The connection between this revered church and civil rights is an integral, but underreported, part of this story. In 1909, Booker T. Washington spoke at Emanuel AME Church; in 1962, King took the civil rights movement to that church; and in 1969, his widow, Coretta Scott King, spoke there to connect the struggle for civil rights with economic justice as she marched in Charleston’s Hospital Workers Strike. The assassination of Pinckney at Emanuel AME Church must be understood in the context of this history of both black spirituality and its connection to civil rights and social justice.
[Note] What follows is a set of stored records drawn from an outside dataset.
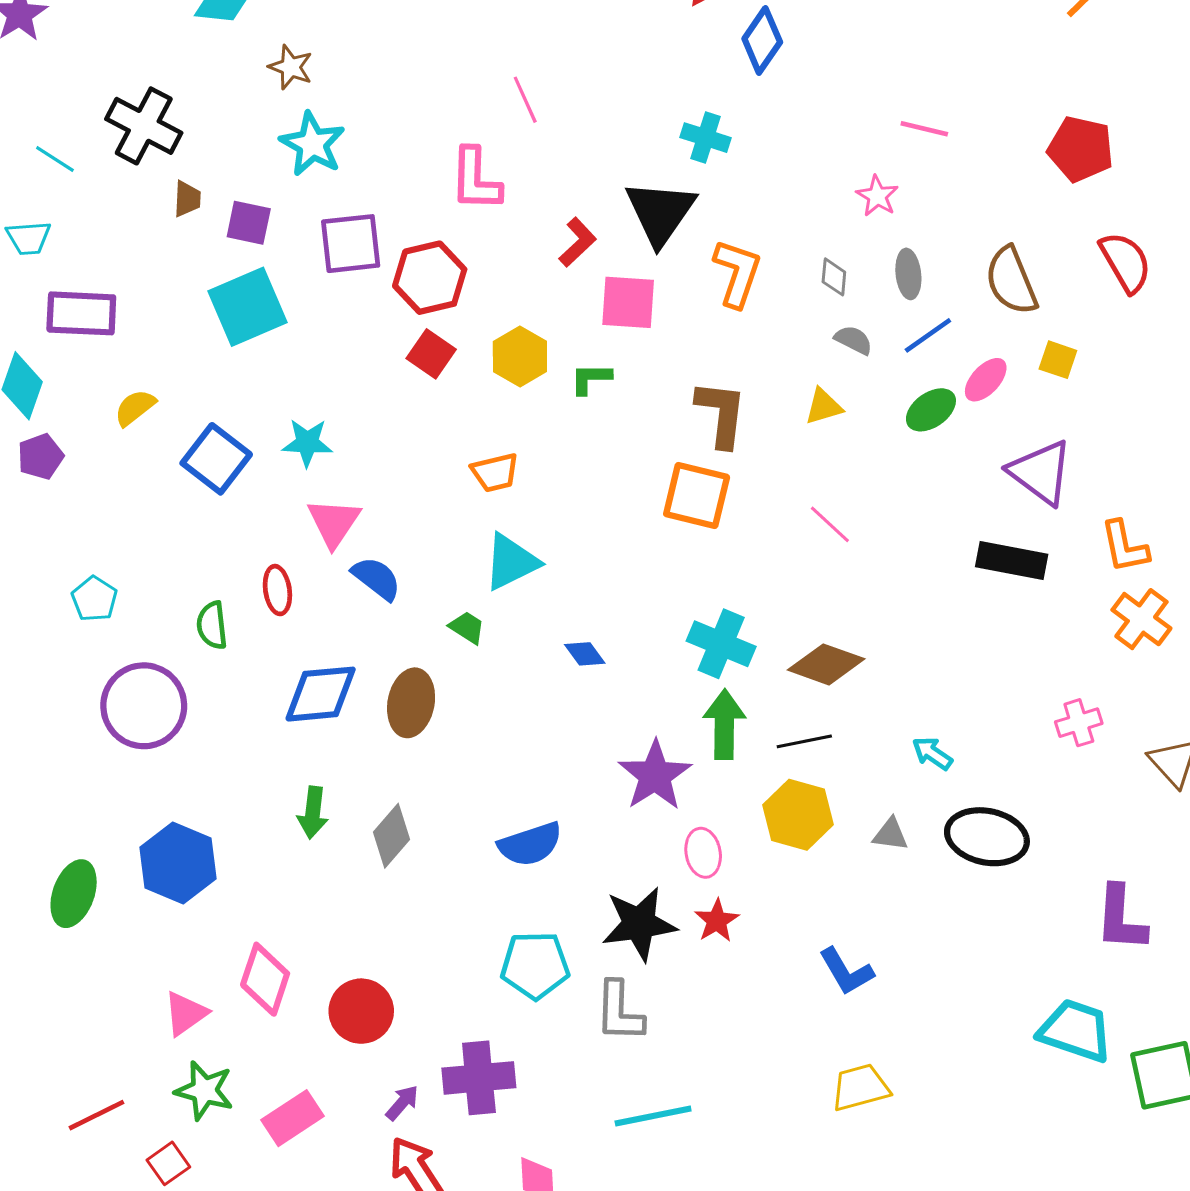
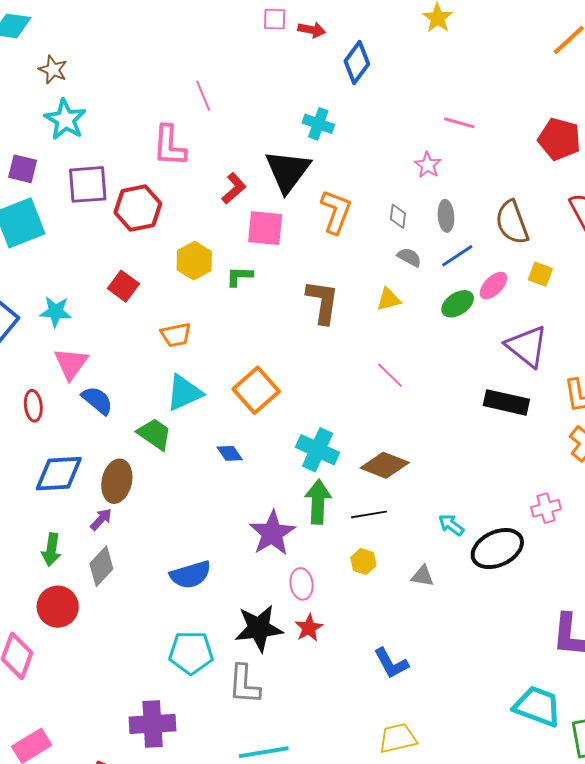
red square: (431, 354) -> (123, 286), moved
orange square: (697, 495) -> (256, 390), moved, turned 33
green trapezoid: (467, 628) -> (154, 434), size x1.5
yellow hexagon: (798, 815) -> (363, 561), size x0.6
black ellipse: (987, 837) -> (497, 549), moved, turned -39
red circle: (361, 1011) -> (58, 607), moved
purple arrow: (402, 1103) -> (101, 519), moved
The third historical irony is that the day that Roof killed nine people in prayer also marked the 193rd anniversary of what would have been the Denmark Vesey slave insurrection had it not been foiled by an informant who told Charleston planters of the slaves’ plans to achieve their liberation.
When Charleston planters discovered the Denmark Vesey conspiracy in 1822, Emanuel AME Church was investigated for having a role in the plot, and even though its pastor, the Rev. Morris Brown, was exonerated, he was drummed out of South Carolina and the church itself was summarily burned down.
The church was then forced to close its doors altogether after South Carolina passed a law in 1835 prohibiting any black person — free or enslaved — to worship without the oversight of whites. The church was not resurrected until after the Civil War.
Suppression of black churches
The historical suppression of black-controlled churches and religion has been a response to black resistance. When the civil rights movement demanded an end to the Jim Crow South, the response from white terrorists was to bomb over 300 black churches during the 1960s — the most famous of which was the nightmare bombing of the 16th Street Baptist Church in Birmingham, Alabama, that killed four young girls only three weeks after Martin Luther King delivered his “I Have a Dream” speech on the steps of the Lincoln Memorial. Perhaps it was these historic examples of racial violence against black churches during moments of resistance to racial oppression that guided Roof’s fateful and terrible act.
These historic episodes of racial oppression and violence tread a terrible path directly to the door of Emanuel AME Church. Following this path shows both the resiliency of African-American spirituality, religiosity, and a sustained commitment to social justice, as well as the historical effort to silence black religion and stifle civil rights through gun violence.
These three moments help unearth the link between a nation full of guns and the persistent history of racial violence and its attendant symbols.
Only a few weeks ago, the Black Lives Matter movement in Charleston interrupted Sunday brunches at euphemistically named restaurants such as High Cotton when protesters defiantly read the names of African-Americans killed by police gun violence.
They reminded tourists and local diners alike that Black Lives Matter. As we reconcile this act of domestic terror, we must also acknowledge that History Matters, and in light of this history of violence, we must cast aside the display of the Confederate flag as a symbol not only of the past but of the danger that it presents to people in the present.